L'insuffisance cardiaque reste un angle mort de la santé des femmes, alors que dans huit cas sur dix, l'entrée dans la maladie pourrait être évitée. Aurore Noël insiste sur l'importance de l'hygiène de vie, de l'activité physique, de l'alimentation, mais aussi du suivi gynécologique : « La prise d'une pilule, la grossesse ou la ménopause, c'est-à-dire toutes les variations hormonales, doivent être aussi vues sous l'angle cardiovasculaire. »

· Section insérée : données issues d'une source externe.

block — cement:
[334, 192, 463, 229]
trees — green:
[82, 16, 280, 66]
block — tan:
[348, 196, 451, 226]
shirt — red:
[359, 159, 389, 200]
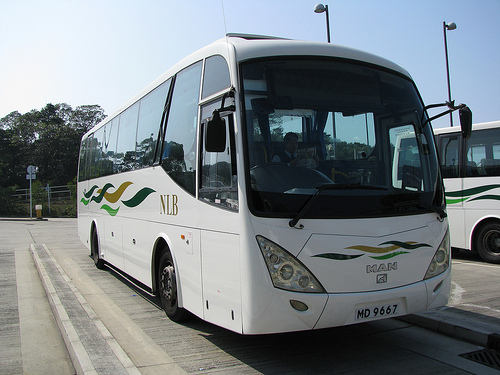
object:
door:
[196, 87, 242, 335]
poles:
[443, 21, 452, 104]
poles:
[325, 3, 332, 44]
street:
[0, 222, 494, 375]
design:
[310, 240, 434, 261]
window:
[235, 55, 445, 220]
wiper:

Les symptômes annonciateurs d'un infarctus, comme des nausées ou une grosse fatigue, sont parfois moins « lisibles » chez une femme, et les médecins sont moins sensibilisés à cette différence.

Précarité et mortalité cardiovasculaire dans le Gard

Les pathologies cardiovasculaires sont très souvent corrélées avec la précarité. Anne-Laure Usseglio précise : « Le Gard est le cinquième département le plus pauvre en France et, en Occitanie, c'est le quatrième département qui connaît le plus de décès. » Les femmes représentent 61 % des décès pour insuffisance cardiaque et 58 % des décès pour AVC dans le département.

Une matinée Cœur et santé samedi 26 septembre

Dans le cadre de la semaine de l'insuffisance cardiaque, la CPTS Nemausa organise une matinée Cœur et santé, samedi 26 septembre, de 9 h à 12 h, à la salle de squash des arènes (36 rue Porte-de-France). Au programme : des conseils pour prendre soin de son cœur au quotidien et des ateliers diététiques. L'inscription se fait en scannant le QR code sur l'affiche.

La CPAM rappelle les signes qui doivent amener à consulter : essoufflement inhabituel, prise de poids rapide, œdèmes au niveau des chevilles, fatigue excessive. Les conseils à suivre : faire de l'exercice, réduire le sel, la viande rouge, l'alcool, le sucre, et arrêter de fumer.

L'association Agir pour le cœur des femmes espère que la ville de Nîmes accueillera à son tour le Bus du cœur. « Il fait quinze étapes par an et reçoit à chaque fois trois cents femmes sur trois jours », explique Aurore Noël. Un message reçu par Catherine Fenech, l'adjointe à la santé. « Repérer plus tôt l'insuffisance cardiaque, c'est éviter des complications et des hospitalisations. Notre objectif est de sauver des vies », lance Anne-Laure Usseglio.